Kuanggukan kepalaku.
***
Aku memasuki ruangan. Kudapati Onew sedang tertunduk diam.
Aku berjalan menghampiri dengan langkah gontai. Tepat didekatnya, aku duduk disampingnya. Onew sadar akan seseorang disampingnya. Ia menoleh, memandangku.
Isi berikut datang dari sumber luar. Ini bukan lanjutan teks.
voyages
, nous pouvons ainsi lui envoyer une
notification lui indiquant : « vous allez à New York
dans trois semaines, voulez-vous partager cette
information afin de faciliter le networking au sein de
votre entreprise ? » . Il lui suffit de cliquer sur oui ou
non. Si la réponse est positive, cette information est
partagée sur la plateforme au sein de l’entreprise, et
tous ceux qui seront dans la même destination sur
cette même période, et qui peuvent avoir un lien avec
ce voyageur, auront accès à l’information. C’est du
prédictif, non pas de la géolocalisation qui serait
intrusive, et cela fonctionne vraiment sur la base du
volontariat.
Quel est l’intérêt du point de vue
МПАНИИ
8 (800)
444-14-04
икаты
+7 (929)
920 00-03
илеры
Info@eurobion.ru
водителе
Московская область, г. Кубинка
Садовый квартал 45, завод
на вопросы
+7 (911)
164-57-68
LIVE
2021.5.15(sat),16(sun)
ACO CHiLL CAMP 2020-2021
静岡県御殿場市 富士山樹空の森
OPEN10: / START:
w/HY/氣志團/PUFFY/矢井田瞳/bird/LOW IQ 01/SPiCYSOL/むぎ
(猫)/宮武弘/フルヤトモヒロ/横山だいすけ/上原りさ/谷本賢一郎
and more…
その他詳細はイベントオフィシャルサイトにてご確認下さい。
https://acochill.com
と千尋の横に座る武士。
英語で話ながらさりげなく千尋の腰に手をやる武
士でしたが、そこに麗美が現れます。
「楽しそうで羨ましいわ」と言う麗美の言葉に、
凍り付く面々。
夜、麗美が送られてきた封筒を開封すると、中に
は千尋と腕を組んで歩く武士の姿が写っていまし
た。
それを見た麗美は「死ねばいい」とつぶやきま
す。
Meski poninya menutupi matanya, terlihat matanya sembab dan disekitar area matanya berwarna merah kepink-pinkan.
"Hi?" hanya kata-kata itu yang bisa aku sampaikan kepadanya sambil mencoba tersenyum dengan air mata yang sudah membendung.
Onew tak membalas sapaanku, hanya memandangku. Tak lama mulut Onew bergetar, kali ini ia bersuara. Yakni suara tangis yang kudapat. Onew menangis didepanku.
Tak kuasa melihat dirinya sangat lemah, kuraih kepalanya untuk bersandar dibahuku. Tangisan Onew semakin menjadi. Hingga aku bisa merasakan air matanya jatuh kebajuku.
Sama halnya, aku tak kuasa membendung airmataku. Aku dan Onew menangis tak karuan.
***
"Kau harus kuat." ujarku memberikan semangat ke Onew.
Onew sedang mencoba mengontrol dirinya untuk tidak menangis. Wajahnya begitu memerah.
"Aku tahu, ini sangat berat untukmu. Terlebih kau leader. Tapi kau tidak boleh menyalahkan dirimu terus. Ini bukan salahmu." jelasku.